I like the way you recruit people. You build a dwelling for them and over time new worker-class peasants show up. You can then put them to work in the mines, chopping trees or gathering stone. Or you can send them to the training barracks you have built and have them reemerge as fighters or archers. In a pinch, you can have soldiers train in reverse and turn back into workers, though this is surly a desperate move.

As units fight they gain experience and become better at their job. If you switch a units job, like turning them from a foot soldier to an archer or even back to a peasant, they retain their experience and generally work at their new task a lot better than a green recruit.
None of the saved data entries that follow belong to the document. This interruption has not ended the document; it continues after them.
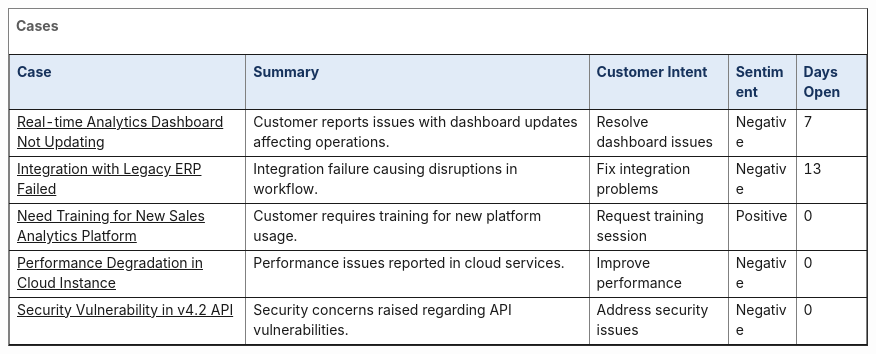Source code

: <table border="1">
  <caption style="font-size: 1.0rem; font-weight: bold; padding: 0.5rem; color: #5C5C5C;text-align: left;">Cases</caption>
  <thead>
    <tr>
      <th style="background-color: #e1ebf7; color: #16325c; padding: 0.5rem; text-align: left;">Case</th>
      <th style="background-color: #e1ebf7; color: #16325c; padding: 0.5rem; text-align: left;">Summary</th>
      <th style="background-color: #e1ebf7; color: #16325c; padding: 0.5rem; text-align: left;">Customer Intent</th>
      <th style="background-color: #e1ebf7; color: #16325c; padding: 0.5rem; text-align: left;">Sentiment</th>
      <th style="background-color: #e1ebf7; color: #16325c; padding: 0.5rem; text-align: left;">Days Open</th>
    </tr>
  </thead>
  <tbody>
    <tr>
      <td><a href="/500J9000009Ze07IAC" target="_blank">Real-time Analytics Dashboard Not Updating</a></td>
      <td>Customer reports issues with dashboard updates affecting operations.</td>
      <td>Resolve dashboard issues</td>
      <td>Negative</td>
      <td>7</td>
    </tr>
    <tr>
      <td><a href="/500J9000009Ze06IAC" target="_blank">Integration with Legacy ERP Failed</a></td>
      <td>Integration failure causing disruptions in workflow.</td>
      <td>Fix integration problems</td>
      <td>Negative</td>
      <td>13</td>
    </tr>
    <tr>
      <td><a href="/500J9000009Ze08IAC" target="_blank">Need Training for New Sales Analytics Platform</a></td>
      <td>Customer requires training for new platform usage.</td>
      <td>Request training session</td>
      <td>Positive</td>
      <td>0</td>
    </tr>
    <tr>
      <td><a href="/500J9000009Ze05IAC" target="_blank">Performance Degradation in Cloud Instance</a></td>
      <td>Performance issues reported in cloud services.</td>
      <td>Improve performance</td>
      <td>Negative</td>
      <td>0</td>
    </tr>
    <tr>
      <td><a href="/500J9000009Ze04IAC" target="_blank">Security Vulnerability in v4.2 API</a></td>
      <td>Security concerns raised regarding API vulnerabilities.</td>
      <td>Address security issues</td>
      <td>Negative</td>
      <td>0</td>
    </tr>
  </tbody>
</table>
So you often do your best to save your veterans for times like spearheading an important attack at a critical moment.

With good graphics and interesting units, you would think a game like this would easily capture your heart. But perhaps not. Unfortunately the interface is not up to par, which makes the game not only difficult to play, but also maddeningly frustrating at times.

It mostly comes down to the artificial intelligence of the units. If you are attacked by troops and they run up to your wall, your archers can’t seem to figure out to fire down at them. And worse yet, your towers inside the wall figure that the best way to defend your fort is to fire through your wall to hit the enemies behind them. All that does is knock down your walls faster.

It is also difficult to construct walls in the first place. It’s difficult to flip them the correct way so that your archers can climb up onto them. And even if you put a long stretch of wall together, your troops on one section of wall can’t run over to another one. You have to build stairs on each and every section of wall.

Also, if the enemy runs up beside one of your towers, your tower tends to stop firing at it. It just sits there letting the enemy tear it down.

The game’s developers should take a look at Firefly Studio’s Stronghold title if they want to see how to do a castle building and assaulting game right.

Like any real-time strategy game, the real strength of a title shows up in the multiplayer arena. The deficiencies of the game’s AI are less evident here because you are playing with other humans, though you can also take on computer opponents. I did find that after extensive battles with the computer, I learned to compensate for some of the AI’s more obvious flaws, though I can see lots of people getting frustrated long before that point.

If you push on though, the game is rewarding and its pretty fun to set up little mini forts, letting wave after wave of computer opponents hit you. With a tiny improvement to AI path finding, a slightly better way to construct and maintain a wall and an improvement in how towers target enemies and shoot, the game would be close to perfect. As it stands, it gets high scores in every area except gameplay. So the overall score is still a respectable 4 out of 5 GiN Gems, just be prepared to wrestle with the interface as much as your opponent at times.